En intervenant comme acheteur de dernier ressort, la banque centrale introduit un mécanisme de structuration. Elle peut améliorer la traçabilité, standardiser la qualité et inciter à une formalisation progressive du secteur.

 

Autrement dit, l’or ne sert plus seulement à sécuriser les réserves. Il devient un instrument de politique économique.

 

Une dynamique africaine en construction

 

L’initiative ougandaise s’inscrit dans un mouvement plus large.

 

La Banque centrale du Kenya, tout comme les autorités monétaires de la République démocratique du Congo, ont engagé des démarches similaires pour intégrer davantage d’or dans leurs réserves.

 

Cette convergence n’a rien d’un hasard.
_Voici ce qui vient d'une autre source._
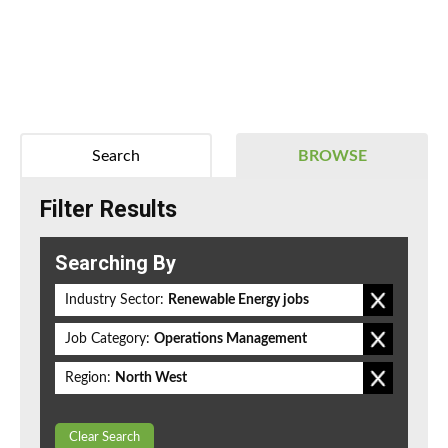
Search
BROWSE
Filter Results
Searching By
Industry Sector:
Renewable Energy jobs
Job Category:
Operations Management
Region:
North West
Clear Search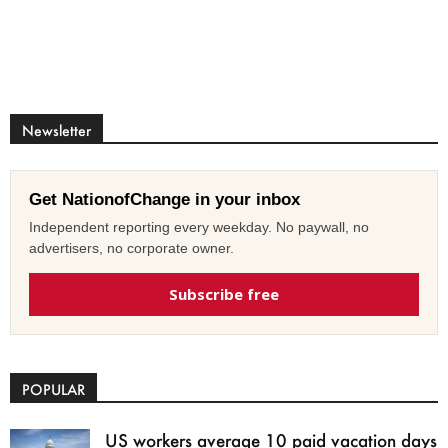
Newsletter
Get NationofChange in your inbox
Independent reporting every weekday. No paywall, no
advertisers, no corporate owner.
Subscribe free
POPULAR
US workers average 10 paid vacation days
Elle traduit une recomposition progressive des stratégies monétaires africaines face à un environnement global marqué par l’incertitude, la fragmentation géopolitique et la remise en question de certains équilibres financiers.

 

L’or, longtemps relégué à un rôle marginal, retrouve ainsi une fonction centrale : celle d’actif de stabilisation et, de plus en plus, d’outil de souveraineté.

 

Les ambiguïtés d’un modèle hybride

 

Reste une zone grise que Kampala ne pourra ignorer.

 

Une part significative de l’or exporté par l’Ouganda provient de circuits régionaux, parfois opaques, notamment en lien avec l’est de la République démocratique du Congo. Cette réalité brouille la frontière entre production domestique et flux importés.

 

Dès lors, la portée réelle du programme dépendra de sa capacité à s’appuyer sur une production effectivement nationale. À défaut, le risque est de voir émerger un modèle hybride, où la souveraineté affichée repose en partie sur des chaînes d’approvisionnement externes et difficilement traçables.

 

Un repositionnement face à un monde plus instable

 

Au-delà du cas ougandais, une tendance de fond se dessine.

 

Dans un environnement marqué par la volatilité des marchés, les tensions géopolitiques et l’incertitude monétaire, les banques centrales réévaluent la composition de leurs réserves.

 

L’or, longtemps perçu comme un vestige d’un autre âge, retrouve une place stratégique. Non pas par nostalgie, mais par nécessité.

 

En initiant ce programme, l’Ouganda ne fait pas qu’ajuster sa politique de réserve. Il anticipe un basculement.

 

Et dans cette recomposition silencieuse, le métal jaune redevient, progressivement, un instrument de puissance.